Canonical behandelte kde (kubuntu) mal so und dann wieder anders..
Bis sie KDE fallen liessen.
Danach ihr unity nur noch pushed. Canonical wollte entwickler sozusagen loswerden.
Auch Suse ist Sponsor fon neon etc.

Gerrit
Canonical behandelt alle Derivate gleich. Die damaligen Kubuntu-Entwickler wollten sozusagen eine Extrawurst und betrieben eine weitgehende Emanzipation von Ubuntu. Das hat nicht geklappt.

SUSE ist übrigens sicherlich kein Sponsor von Neon, sondern von KDE.

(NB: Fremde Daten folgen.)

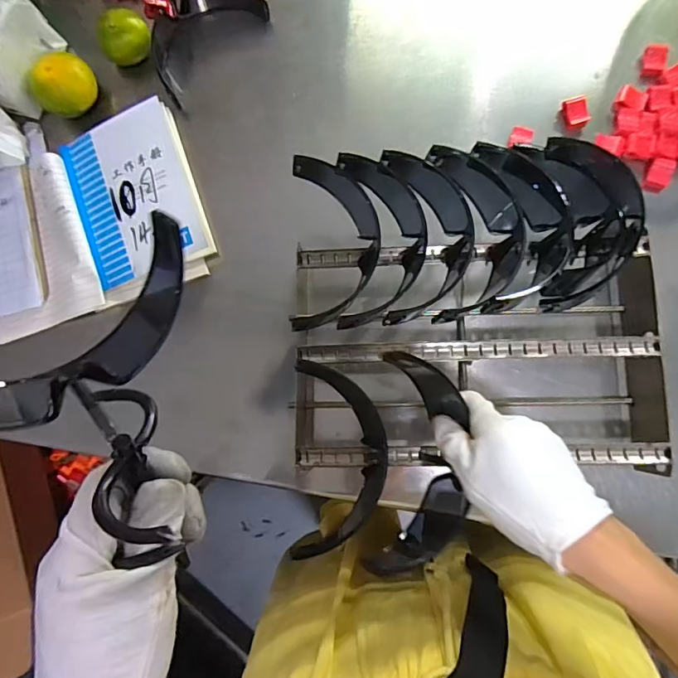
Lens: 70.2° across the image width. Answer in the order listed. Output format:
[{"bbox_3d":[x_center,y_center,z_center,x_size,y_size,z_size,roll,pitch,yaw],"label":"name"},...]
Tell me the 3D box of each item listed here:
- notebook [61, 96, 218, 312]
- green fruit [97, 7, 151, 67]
[{"bbox_3d":[-0.207,-0.140,0.496,0.121,0.031,0.184,-19,82,1],"label":"notebook"},{"bbox_3d":[-0.231,-0.326,0.519,0.052,0.042,0.047,-37,82,-2],"label":"green fruit"}]

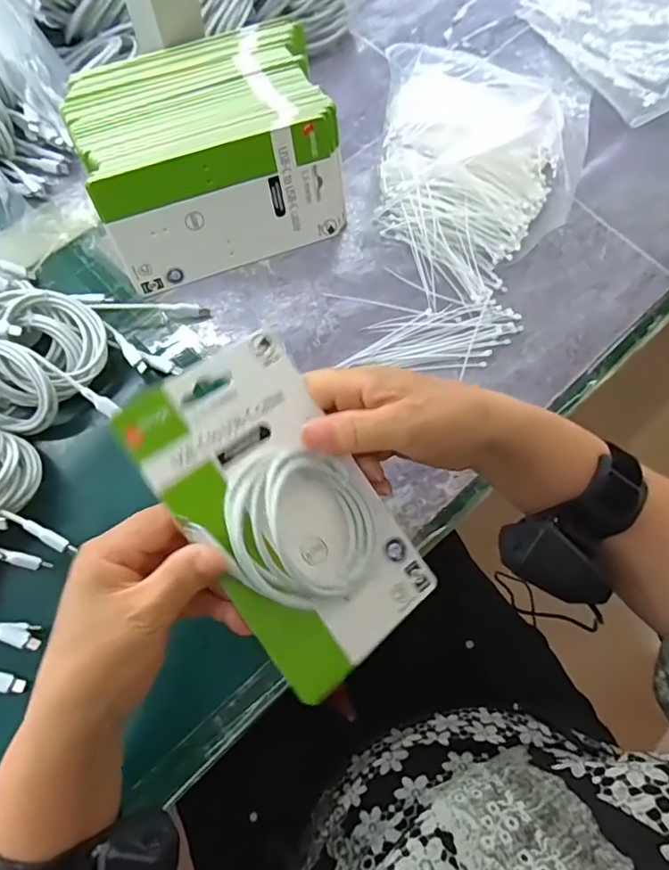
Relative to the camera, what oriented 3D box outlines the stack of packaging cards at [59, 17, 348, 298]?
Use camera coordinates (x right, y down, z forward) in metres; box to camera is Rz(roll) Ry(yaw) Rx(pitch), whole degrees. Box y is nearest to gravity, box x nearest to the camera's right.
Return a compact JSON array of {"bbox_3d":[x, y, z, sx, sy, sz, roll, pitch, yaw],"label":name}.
[{"bbox_3d":[-0.099,-0.224,0.443,0.188,0.096,0.136,-21,73,-7],"label":"stack of packaging cards"}]

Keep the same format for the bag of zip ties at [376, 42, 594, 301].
[{"bbox_3d":[0.127,-0.234,0.474,0.189,0.046,0.239,11,72,3],"label":"bag of zip ties"}]

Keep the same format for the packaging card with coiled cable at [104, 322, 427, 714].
[{"bbox_3d":[-0.023,0.039,0.286,0.099,0.020,0.177,-35,94,-25],"label":"packaging card with coiled cable"}]

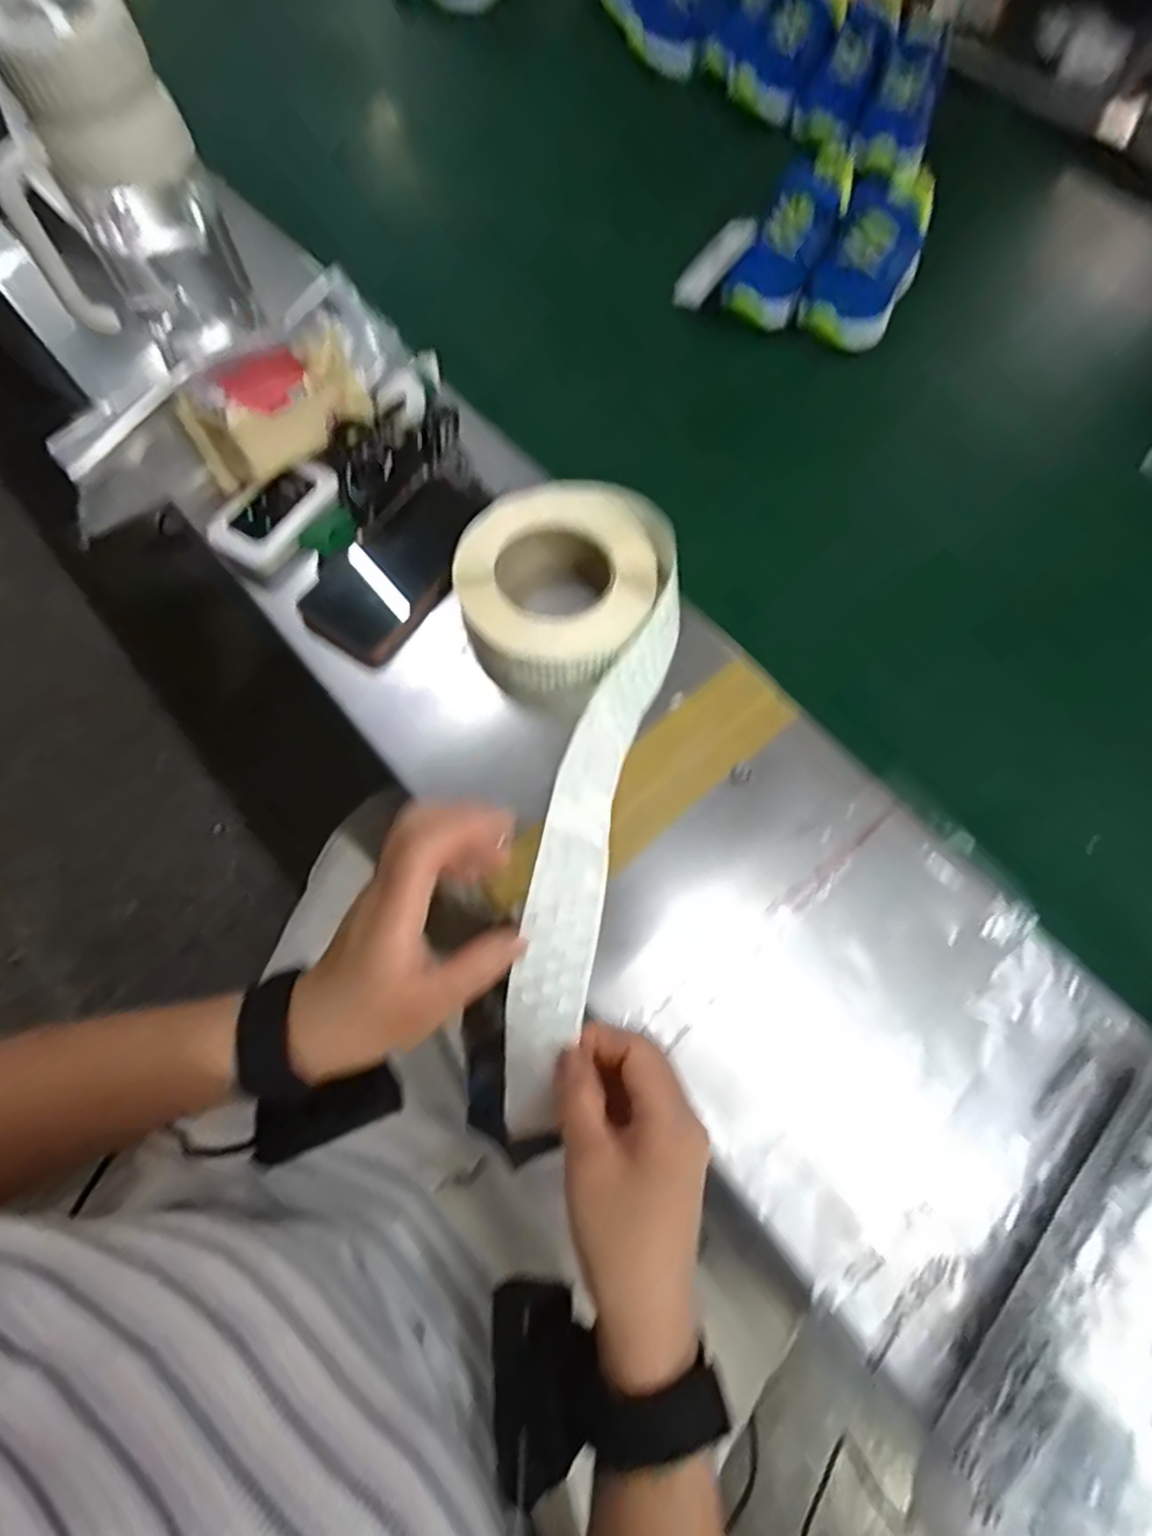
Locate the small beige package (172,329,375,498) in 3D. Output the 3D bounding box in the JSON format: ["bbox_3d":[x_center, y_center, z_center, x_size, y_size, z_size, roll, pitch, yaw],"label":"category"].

Zum Glück ist dieses Thema hier nicht mehr wirklich relevant, weil KDE neon keine wirklichen Marktanteile erreicht hat.

Micha
Soso.
"Eine Marke wie Kubuntu wird geschwächt".
Was für eine Marke? Eine Marke sollte etwas positives sein.
Ubuntu hat das Image eines Deppen-Linux.
Wenn man es frisch installiert stellt es sich da, als wäre es für ein Tablet gedacht. Es ist wenig intuitiv und braucht ewig bis es so eingestellt ist, dass man es als Desktop nutze kann.

Kubuntu teilt sich mit Ubuntu den völlig albernen Namen.

Es kann für KDE nur positiv sein, so weit wie Möglich von (k)ubuntu entfernt zu sein, sich selber in den Mittelpunkt stellen.

Ubuntu ist und bleibt ein schlechter Debian Abklatsch.

tuxnix
Kubuntu lief seinerzeit erbärmlich. Man freute sich auf das 1/2 jährige update in der Hoffnung die bugs loszuwerden und wurde leider immer mit neuen bugs belohnt. Meldete man die Fehler bei kde musste man feststellen, dass ausschließlich Kubuntu diese Probleme hatte. Ich bin dann zu Arch Linux gewechselt und seit dem sehr zufrieden.
Ich frage mich weshalb Riddell seinerzeit nicht gleich Debian als Basis für Neon gewählt hat. Allerdings sollte eines klar sein. Die KDE Entwickler benötigen eine eigene Distribution zum Testen ihrer Software und der Zeitpunkt zum Einspielen neuer Paketversionen sollte auf den KDE-Entwicklungszyklus abgestimmt sein. Das geht mit Canonical nicht und deshalb waren beide Seiten unzufrieden.
Unabhängig davon benötigt Canonical neben GNOME auch eine Plasma-Version für seine Kundschaft. Hier können sie das Maintainment selbst gestalten. Ich hoffe, dass Kubuntu seine Qualitätsprobleme inzwischen überwinden konnte. Eines ist aber Festzustellen: Wenn Kubuntu nicht sehr beliebt ist, dann liegt dies bestimmt nicht an KDE neon.

Janosch
Hallo,
Weder Ubuntu noch Kubuntu liefen bei mir Problemlos. Erst mit KDE Neon läuft es bei mir Fehlerfrei. Allein die Tatsache, dass man bei der Installation anklickt aktuelle Updates im Hintergrund herunterzuladen und zu installieren bei Ubuntu nicht funktioniert zeigt schon das da was nicht rund läuft. Mag sein das sich die 5 Entwickler egoistisch verhalten haben, jedoch bin ich dafür dankbar endlich ein Derivat vorzufinden was meinen Ansprüchen gerecht wird ein super schnelles, aktuelles (bezogen auf KDE), schlankes und vor allem bugfreies Betriebssystem was ich nach meinen Anforderungen ausbauen kann gerecht wird. Ich finde es schade, dass Ubuntu es nicht schafft.

jolic
Das Problem ist, dass KDE Neon immer aktuell sein will und auf Ubuntu LTE basiert.
Bei mir lief am Anfang alles rund, dann kamen die Probleme mit einigen Abhängigkeiten. Hinzu kommt das alle 2 Jahre ein großes Update Pflicht ist.
Mit Arch fahre ich wesentlich besser und kann jeden Manjaro empfehlen dem Arch zu kompliziert ist, egal ob ihr KDE, GNOME oder XFCE bevorzugt. So soll Linux sein: Produktiv, OS, stabil, immer aktuell und Spaß machen!